In 2019, an agency within the U.S. Department of Defense put out a call for research projects to help the military deal with the massive amounts of plastic waste generated when troops are sent to remote or disaster areas. The agency wanted a system that could convert food packaging and water bottles, among other things, into usable products like fuel and rations. The system had to be small enough to fit in a Humvee and use little energy. It also had to harness the power of plastic-eating microbes.
“When we started this project four years ago, the ideas were there. And theoretically it made sense,” says Stephen Techtmann, a microbiologist at Michigan Technological University who leads one of the three research groups receiving the funding. Still, he says, at first the venture felt “much more like science fiction than something that would actually work.”
That uncertainty was critical. The Defense Advanced Research Projects Agency (DARPA) supports high-risk, high-reward projects. That means there's a good chance that every single effort will fail. But if a project succeeds, it has the potential to be a real scientific breakthrough. “Our goal is to go from skepticism of, 'This is a joke. What are you going to do?' to, 'You know, this might actually be doable,'” said Leonard Tender, a program manager at DARPA who oversees the plastic waste projects.

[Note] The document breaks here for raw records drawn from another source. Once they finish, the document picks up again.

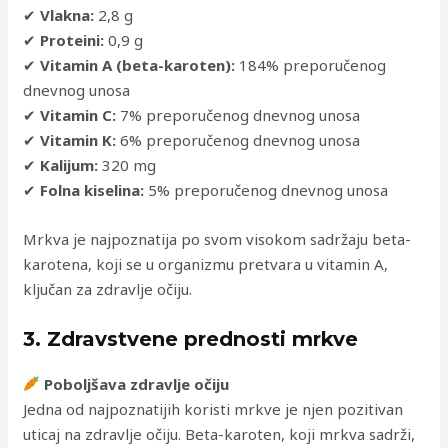
✔
Vlakna:
2,8 g
✔
Proteini:
0,9 g
✔
Vitamin A (beta-karoten):
184% preporučenog
dnevnog unosa
✔
Vitamin C:
7% preporučenog dnevnog unosa
✔
Vitamin K:
6% preporučenog dnevnog unosa
✔
Kalijum:
320 mg
✔
Folna kiselina:
5% preporučenog dnevnog unosa
Mrkva je najpoznatija po svom visokom sadržaju beta-
karotena, koji se u organizmu pretvara u vitamin A,
ključan za zdravlje očiju.
3. Zdravstvene prednosti mrkve
Poboljšava zdravlje očiju
Jedna od najpoznatijih koristi mrkve je njen pozitivan
uticaj na zdravlje očiju. Beta-karoten, koji mrkva sadrži,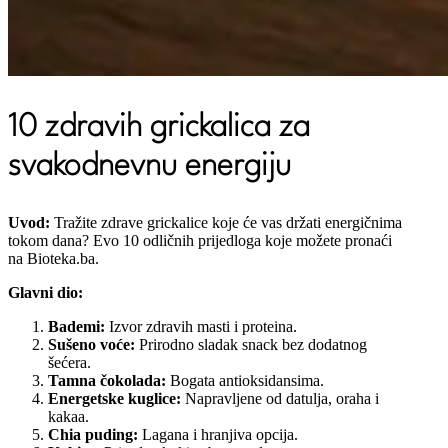
10 zdravih grickalica za
svakodnevnu energiju
Uvod:
Tražite zdrave grickalice koje će vas držati energičnima
tokom dana? Evo 10 odličnih prijedloga koje možete pronaći
na Bioteka.ba.
Glavni dio:
Bademi:
Izvor zdravih masti i proteina.
Sušeno voće:
Prirodno sladak snack bez dodatnog
šećera.
Tamna čokolada:
Bogata antioksidansima.
Energetske kuglice:
Napravljene od datulja, oraha i
kakaa.
Chia puding:
Lagana i hranjiva opcija.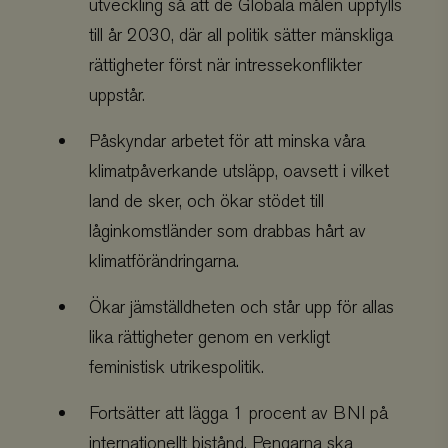
utveckling så att de Globala målen uppfylls
till år 2030, där all politik sätter mänskliga
rättigheter först när intressekonflikter
uppstår.
Påskyndar arbetet för att minska våra
klimatpåverkande utsläpp, oavsett i vilket
land de sker, och ökar stödet till
låginkomstländer som drabbas hårt av
klimatförändringarna.
Ökar jämställdheten och står upp för allas
lika rättigheter genom en verkligt
feministisk utrikespolitik.
Fortsätter att lägga 1 procent av BNI på
internationellt bistånd. Pengarna ska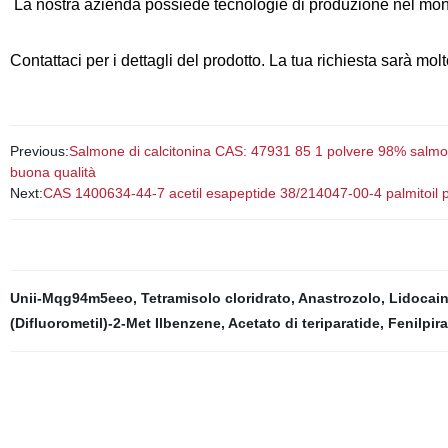
La nostra azienda possiede tecnologie di produzione nel mond
Contattaci per i dettagli del prodotto. La tua richiesta sarà mol
Previous:
Salmone di calcitonina CAS: 47931 85 1 polvere 98% salmone
buona qualità
Next:
CAS 1400634-44-7 acetil esapeptide 38/214047-00-4 palmitoil 
Unii-Mqg94m5eeo
,
Tetramisolo cloridrato
,
Anastrozolo
,
Lidocain
(Difluorometil)-2-Met Ilbenzene
,
Acetato di teriparatide
,
Fenilpir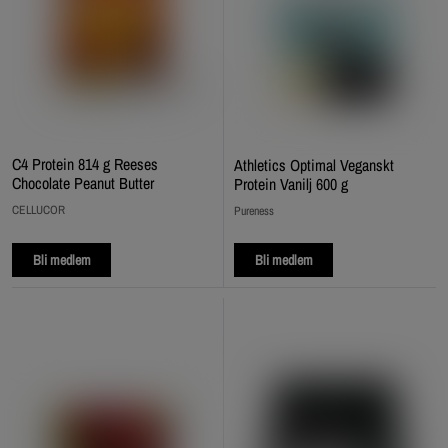
C4 Protein 814 g Reeses
Athletics Optimal Veganskt
Chocolate Peanut Butter
Protein Vanilj 600 g
CELLUCOR
Pureness
Bli medlem
Bli medlem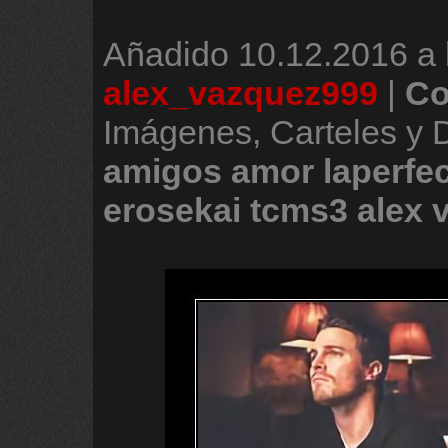
Añadido
10.12.2016 a 
alex_vazquez999
|
Co
Imágenes, Carteles y
amigos
amor
laperfe
erosekai
tcms3
alex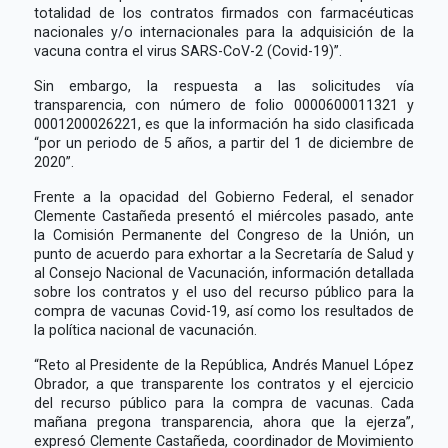
totalidad de los contratos firmados con farmacéuticas
nacionales y/o internacionales para la adquisición de la
vacuna contra el virus SARS-CoV-2 (Covid-19)”.
Sin embargo, la respuesta a las solicitudes vía
transparencia, con número de folio 0000600011321 y
0001200026221, es que la información ha sido clasificada
“por un periodo de 5 años, a partir del 1 de diciembre de
2020”.
Frente a la opacidad del Gobierno Federal, el senador
Clemente Castañeda presentó el miércoles pasado, ante
la Comisión Permanente del Congreso de la Unión, un
punto de acuerdo para exhortar a la Secretaría de Salud y
al Consejo Nacional de Vacunación, información detallada
sobre los contratos y el uso del recurso público para la
compra de vacunas Covid-19, así como los resultados de
la política nacional de vacunación.
“Reto al Presidente de la República, Andrés Manuel López
Obrador, a que transparente los contratos y el ejercicio
del recurso público para la compra de vacunas. Cada
mañana pregona transparencia, ahora que la ejerza”,
expresó Clemente Castañeda, coordinador de Movimiento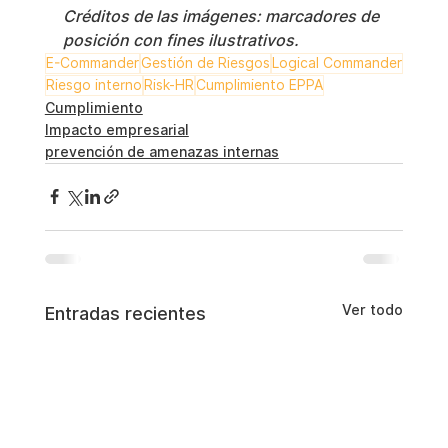
Créditos de las imágenes: marcadores de 
posición con fines ilustrativos.
E-Commander
Gestión de Riesgos
Logical Commander
Riesgo interno
Risk-HR
Cumplimiento EPPA
Cumplimiento
Impacto empresarial
prevención de amenazas internas
Ver todo
Entradas recientes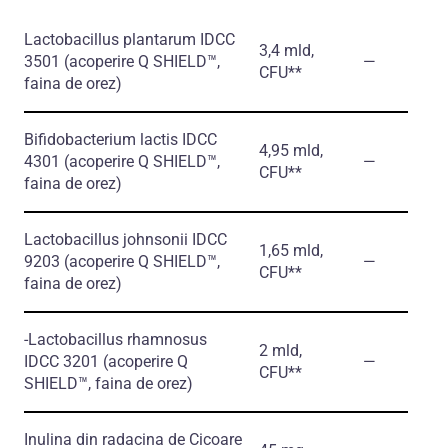
Lactobacillus plantarum IDCC
3,4 mld,
3501
(аcoperire Q SHIELD™,
―
CFU**
faina de orez)
Bifidobacterium lactis IDCC
4,95 mld,
4301
(аcoperire Q SHIELD™,
―
CFU**
faina de orez)
Lactobacillus johnsonii IDCC
1,65 mld,
9203
(аcoperire Q SHIELD™,
―
CFU**
faina de orez)
-Lactobacillus rhamnosus
2 mld,
IDCC 3201
(аcoperire Q
―
CFU**
SHIELD™, faina de orez)
Inulina din radacina de Cicoare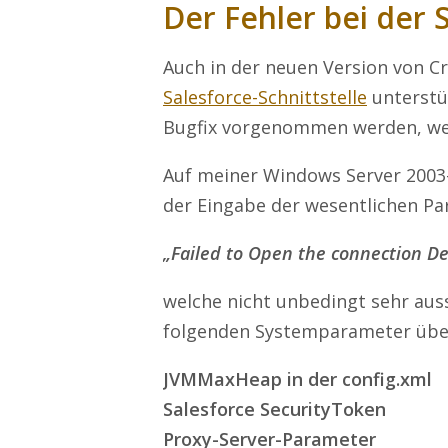
Der Fehler bei der 
Auch in der neuen Version von C
Salesforce-Schnittstelle
unterstüt
Bugfix vorgenommen werden, wel
Auf meiner Windows Server 2003-
der Eingabe der wesentlichen P
„Failed to Open the connection De
welche nicht unbedingt sehr aus
folgenden Systemparameter über
JVMMaxHeap in der config.xml
Salesforce SecurityToken
Proxy-Server-Parameter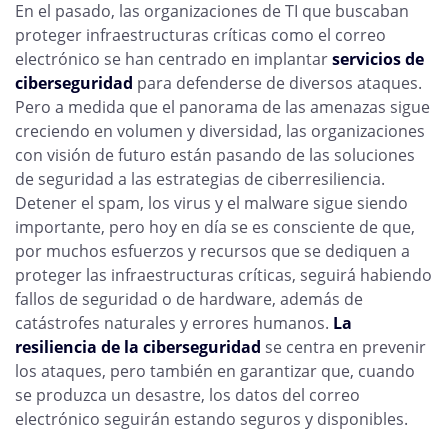
En el pasado, las organizaciones de TI que buscaban
proteger infraestructuras críticas como el correo
electrónico se han centrado en implantar
servicios de
ciberseguridad
para defenderse de diversos ataques.
Pero a medida que el panorama de las amenazas sigue
creciendo en volumen y diversidad, las organizaciones
con visión de futuro están pasando de las soluciones
de seguridad a las estrategias de ciberresiliencia.
Detener el spam, los virus y el malware sigue siendo
importante, pero hoy en día se es consciente de que,
por muchos esfuerzos y recursos que se dediquen a
proteger las infraestructuras críticas, seguirá habiendo
fallos de seguridad o de hardware, además de
catástrofes naturales y errores humanos.
La
resiliencia de la ciberseguridad
se centra en prevenir
los ataques, pero también en garantizar que, cuando
se produzca un desastre, los datos del correo
electrónico seguirán estando seguros y disponibles.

The problems associated with the production and disposal of plastic are well known. According to the United Nations Environmental Programme, around 440 million tonnes of plastic waste are produced worldwide each year. Much of this ends up in landfills or in the ocean, where microplastics, plastic pellets and plastic bags pose a threat to wildlife. Many governments and experts agree that reducing production is necessary to solve the problem. Some countries and US states have also introduced measures to promote recycling.
Scientists have also been experimenting with different types of plastic-eating bacteria for years. But DARPA is taking a slightly different approach and is looking for a compact and mobile solution that uses plastic to make something completely different: food for people.
The goal, Techtmann quickly adds, is not to feed people plastic. Rather, he hopes the plastic-eating microbes in his system will prove themselves fit for human consumption. While Techtmann believes the project will be largely complete in a year or two, this food step could take longer. His team is currently conducting toxicity tests and will then submit the results to the Food and Drug Administration for review. Even if all goes well, there is still another challenge. There is a gross-out factor, says Techtmann, “that I think needs to be overcome.”
The military isn't the only institution working to turn microbes into food. From Korea to Finland, a small number of researchers and even a few companies are studying whether microorganisms could one day help feed the world's growing population.
Two birds with one stone
According to Tender, DARPA's solicitation aimed to solve two problems at once. First, the agency hoped to reduce what it called supply chain vulnerability: During a war, the military must transport supplies to troops in remote areas, posing a safety risk to the people in the vehicles. In addition, the agency wanted to end the use of dangerous burn pits to dispose of plastic waste. “Responsibly removing these waste products from these sites is a tremendous help,” Tender said.
Michigan Tech's system starts with a mechanical shredder that breaks the plastic into small shards, which then go into a reactor where they soak in ammonium hydroxide at high heat. Some plastics, such as PET, often used to make disposable water bottles, break down at this point. Other plastics used in military food packaging – namely polyethylene and polypropylene – are sent to another reactor where they are exposed to much higher heat and a lack of oxygen.
Under these conditions, polyethylene and polypropylene are converted into compounds that can be further processed into fuels and lubricants. David Shonnard, a chemical engineer at Michigan Tech who oversaw this part of the project, has founded a startup company called Resurgent Innovation to commercialize some of the technology. (Other members of the research team, Shonnard said, are seeking additional patents for other parts of the system.)